Loon van ministers per persoon openbaar
De salarissen van individuele ministers en staatssecretarissen worden openbaar. Alleen gegevens die kunnen wijzen op hun beveiliging blijven geheim. Minister Plasterk van Binnenlandse Zaken en Koninkrijksrelaties stuurt hierover een brief aan de Tweede Kamer. De ministerraad heeft daarmee ingestemd.
Standaard al openbaar
Het standaard-salaris van ministers is al jarenlang openbaar. Dat is nu €144.108 bruto per jaar voor alle ministers, inclusief vakantiegeld en eindejaarsuitkering. Verder hebben alle ministers een vaste, belaste onkostenvergoeding van €8.215,75 per jaar. Alleen de minister-president en de minister van Buitenlandse Zaken krijgen een iets hogere onkostenvergoeding omdat zij vaker verplichtingen in het buitenland hebben.
Individuele verschillen
Op individueel niveau kunnen er kleine verschillen tussen ministers ontstaan. Alle bewindslieden betalen bij hun belasting een bijtelling voor hun dienstauto. Daarvoor krijgen ze een vergoeding omdat ze verplicht zijn hun dienstauto ook privé te gebruiken. Enkele bewindslieden hebben een duurdere dienstauto doordat die extra beveiligd is; hun bijtelling en de vergoeding daarvoor is dus ook hoger. Om te voorkomen dat informatie over hun beveiliging bekend wordt, worden in de salarisopgave van de bewindslieden de gegevens over de dienstauto weggelaten. Verder kunnen in een bepaald kalenderjaar verschillen tussen ministers ontstaan door het moment van uitbetaling van het vakantiegeld en de eindejaarsuitkering.
Vorige wet
Tot en met 2012 gold de Wet Openbaarmaking uit Publieke middelen gefinancierde Topinkomens (Wopt). In 2011 gold daarbij een grens van €193.000. Een hoger inkomen moest openbaar worden gemaakt. De grens van €193.000 is gebaseerd op het gemiddelde belastbaar inkomen van de ministers: salaris, onkostenvergoeding, vergoeding dienstauto (een fictief vast bedrag van €17.600) plus pensioenbijdrage (een fictief vast bedrag van €30.977,26).
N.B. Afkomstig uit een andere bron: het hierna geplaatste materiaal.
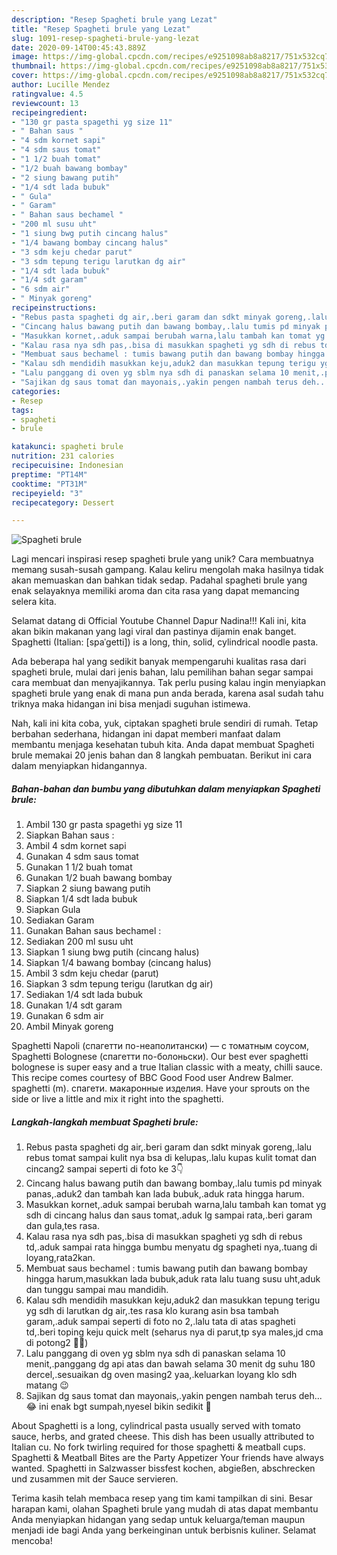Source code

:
 ```yaml
---
description: "Resep Spagheti brule yang Lezat"
title: "Resep Spagheti brule yang Lezat"
slug: 1091-resep-spagheti-brule-yang-lezat
date: 2020-09-14T00:45:43.889Z
image: https://img-global.cpcdn.com/recipes/e9251098ab8a8217/751x532cq70/spagheti-brule-foto-resep-utama.jpg
thumbnail: https://img-global.cpcdn.com/recipes/e9251098ab8a8217/751x532cq70/spagheti-brule-foto-resep-utama.jpg
cover: https://img-global.cpcdn.com/recipes/e9251098ab8a8217/751x532cq70/spagheti-brule-foto-resep-utama.jpg
author: Lucille Mendez
ratingvalue: 4.5
reviewcount: 13
recipeingredient:
- "130 gr pasta spagethi yg size 11"
- " Bahan saus "
- "4 sdm kornet sapi"
- "4 sdm saus tomat"
- "1 1/2 buah tomat"
- "1/2 buah bawang bombay"
- "2 siung bawang putih"
- "1/4 sdt lada bubuk"
- " Gula"
- " Garam"
- " Bahan saus bechamel "
- "200 ml susu uht"
- "1 siung bwg putih cincang halus"
- "1/4 bawang bombay cincang halus"
- "3 sdm keju chedar parut"
- "3 sdm tepung terigu larutkan dg air"
- "1/4 sdt lada bubuk"
- "1/4 sdt garam"
- "6 sdm air"
- " Minyak goreng"
recipeinstructions:
- "Rebus pasta spagheti dg air,.beri garam dan sdkt minyak goreng,.lalu rebus tomat sampai kulit nya bsa di kelupas,.lalu kupas kulit tomat dan cincang2 sampai seperti di foto ke 3👇"
- "Cincang halus bawang putih dan bawang bombay,.lalu tumis pd minyak panas,.aduk2 dan tambah kan lada bubuk,.aduk rata hingga harum."
- "Masukkan kornet,.aduk sampai berubah warna,lalu tambah kan tomat yg sdh di cincang halus dan saus tomat,.aduk lg sampai rata,.beri garam dan gula,tes rasa."
- "Kalau rasa nya sdh pas,.bisa di masukkan spagheti yg sdh di rebus td,.aduk sampai rata hingga bumbu menyatu dg spagheti nya,.tuang di loyang,rata2kan."
- "Membuat saus bechamel : tumis bawang putih dan bawang bombay hingga harum,masukkan lada bubuk,aduk rata lalu tuang susu uht,aduk dan tunggu sampai mau mandidih."
- "Kalau sdh mendidih masukkan keju,aduk2 dan masukkan tepung terigu yg sdh di larutkan dg air,.tes rasa klo kurang asin bsa tambah garam,.aduk sampai seperti di foto no 2,.lalu tata di atas spagheti td,.beri toping keju quick melt (seharus nya di parut,tp sya males,jd cma di potong2 🤣🤣)"
- "Lalu panggang di oven yg sblm nya sdh di panaskan selama 10 menit,.panggang dg api atas dan bawah selama 30 menit dg suhu 180 dercel,.sesuaikan dg oven masing2 yaa,.keluarkan loyang klo sdh matang 😉"
- "Sajikan dg saus tomat dan mayonais,.yakin pengen nambah terus deh...😂 ini enak bgt sumpah,nyesel bikin sedikit 🤣"
categories:
- Resep
tags:
- spagheti
- brule

katakunci: spagheti brule 
nutrition: 231 calories
recipecuisine: Indonesian
preptime: "PT14M"
cooktime: "PT31M"
recipeyield: "3"
recipecategory: Dessert

---
```



![Spagheti brule](https://img-global.cpcdn.com/recipes/e9251098ab8a8217/751x532cq70/spagheti-brule-foto-resep-utama.jpg)

Lagi mencari inspirasi resep spagheti brule yang unik? Cara membuatnya memang susah-susah gampang. Kalau keliru mengolah maka hasilnya tidak akan memuaskan dan bahkan tidak sedap. Padahal spagheti brule yang enak selayaknya memiliki aroma dan cita rasa yang dapat memancing selera kita.

Selamat datang di Official Youtube Channel Dapur Nadina!!! Kali ini, kita akan bikin makanan yang lagi viral dan pastinya dijamin enak banget. Spaghetti (Italian: [spaˈɡetti]) is a long, thin, solid, cylindrical noodle pasta.

Ada beberapa hal yang sedikit banyak mempengaruhi kualitas rasa dari spagheti brule, mulai dari jenis bahan, lalu pemilihan bahan segar sampai cara membuat dan menyajikannya. Tak perlu pusing kalau ingin menyiapkan spagheti brule yang enak di mana pun anda berada, karena asal sudah tahu triknya maka hidangan ini bisa menjadi suguhan istimewa.


Nah, kali ini kita coba, yuk, ciptakan spagheti brule sendiri di rumah. Tetap berbahan sederhana, hidangan ini dapat memberi manfaat dalam membantu menjaga kesehatan tubuh kita. Anda dapat membuat Spagheti brule memakai 20 jenis bahan dan 8 langkah pembuatan. Berikut ini cara dalam menyiapkan hidangannya.

<!--inarticleads1-->

##### Bahan-bahan dan bumbu yang dibutuhkan dalam menyiapkan Spagheti brule:

1. Ambil 130 gr pasta spagethi yg size 11
1. Siapkan  Bahan saus :
1. Ambil 4 sdm kornet sapi
1. Gunakan 4 sdm saus tomat
1. Gunakan 1 1/2 buah tomat
1. Gunakan 1/2 buah bawang bombay
1. Siapkan 2 siung bawang putih
1. Siapkan 1/4 sdt lada bubuk
1. Siapkan  Gula
1. Sediakan  Garam
1. Gunakan  Bahan saus bechamel :
1. Sediakan 200 ml susu uht
1. Siapkan 1 siung bwg putih (cincang halus)
1. Siapkan 1/4 bawang bombay (cincang halus)
1. Ambil 3 sdm keju chedar (parut)
1. Siapkan 3 sdm tepung terigu (larutkan dg air)
1. Sediakan 1/4 sdt lada bubuk
1. Gunakan 1/4 sdt garam
1. Gunakan 6 sdm air
1. Ambil  Minyak goreng


Spaghetti Napoli (спагетти по-неаполитански) — с томатным соусом, Spaghetti Bolognese (спагетти по-болоньски). Our best ever spaghetti bolognese is super easy and a true Italian classic with a meaty, chilli sauce. This recipe comes courtesy of BBC Good Food user Andrew Balmer. spaghetti (m). спагети. макаронные изделия. Have your sprouts on the side or live a little and mix it right into the spaghetti. 

<!--inarticleads2-->

##### Langkah-langkah membuat Spagheti brule:

1. Rebus pasta spagheti dg air,.beri garam dan sdkt minyak goreng,.lalu rebus tomat sampai kulit nya bsa di kelupas,.lalu kupas kulit tomat dan cincang2 sampai seperti di foto ke 3👇
1. Cincang halus bawang putih dan bawang bombay,.lalu tumis pd minyak panas,.aduk2 dan tambah kan lada bubuk,.aduk rata hingga harum.
1. Masukkan kornet,.aduk sampai berubah warna,lalu tambah kan tomat yg sdh di cincang halus dan saus tomat,.aduk lg sampai rata,.beri garam dan gula,tes rasa.
1. Kalau rasa nya sdh pas,.bisa di masukkan spagheti yg sdh di rebus td,.aduk sampai rata hingga bumbu menyatu dg spagheti nya,.tuang di loyang,rata2kan.
1. Membuat saus bechamel : tumis bawang putih dan bawang bombay hingga harum,masukkan lada bubuk,aduk rata lalu tuang susu uht,aduk dan tunggu sampai mau mandidih.
1. Kalau sdh mendidih masukkan keju,aduk2 dan masukkan tepung terigu yg sdh di larutkan dg air,.tes rasa klo kurang asin bsa tambah garam,.aduk sampai seperti di foto no 2,.lalu tata di atas spagheti td,.beri toping keju quick melt (seharus nya di parut,tp sya males,jd cma di potong2 🤣🤣)
1. Lalu panggang di oven yg sblm nya sdh di panaskan selama 10 menit,.panggang dg api atas dan bawah selama 30 menit dg suhu 180 dercel,.sesuaikan dg oven masing2 yaa,.keluarkan loyang klo sdh matang 😉
1. Sajikan dg saus tomat dan mayonais,.yakin pengen nambah terus deh...😂 ini enak bgt sumpah,nyesel bikin sedikit 🤣


About Spaghetti is a long, cylindrical pasta usually served with tomato sauce, herbs, and grated cheese. This dish has been usually attributed to Italian cu. No fork twirling required for those spaghetti &amp; meatball cups. Spaghetti &amp; Meatball Bites are the Party Appetizer Your friends have always wanted. Spaghetti in Salzwasser bissfest kochen, abgießen, abschrecken und zusammen mit der Sauce servieren. 

Terima kasih telah membaca resep yang tim kami tampilkan di sini. Besar harapan kami, olahan Spagheti brule yang mudah di atas dapat membantu Anda menyiapkan hidangan yang sedap untuk keluarga/teman maupun menjadi ide bagi Anda yang berkeinginan untuk berbisnis kuliner. Selamat mencoba!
Het salaris van ministers varieerde in 2011 van €190.490 tot €199.102, met een gemiddelde van €193.000.
In 2007 hebben kabinet, Tweede Kamer en Eerste Kamer er met een wetswijziging voor gekozen de dienstauto-bijtelling van ministers en de compensatie daarvoor niet openbaar te maken. Dit om via de gegevens over de dienstauto's niet te laten blijken welke ministers extra beveiliging krijgen.
Nieuwe wet
Sinds 1 januari 2013 geldt de Wet normering topinkomens (WNT). In de (semi)publieke sector ligt de grens voor bestuurders op 130% van het ministerssalaris: €187.340 (€144.000 x 130%). Inclusief een vaste onkostenvergoeding van €8.069 en de pensioenbijdrage van de werkgever komt dit op €228.599 per jaar. Uiteraard zitten alle ministers daar ruim onder. In het regeerakkoord staat het plan om deze grens te verlagen naar 100% van het ministerssalaris.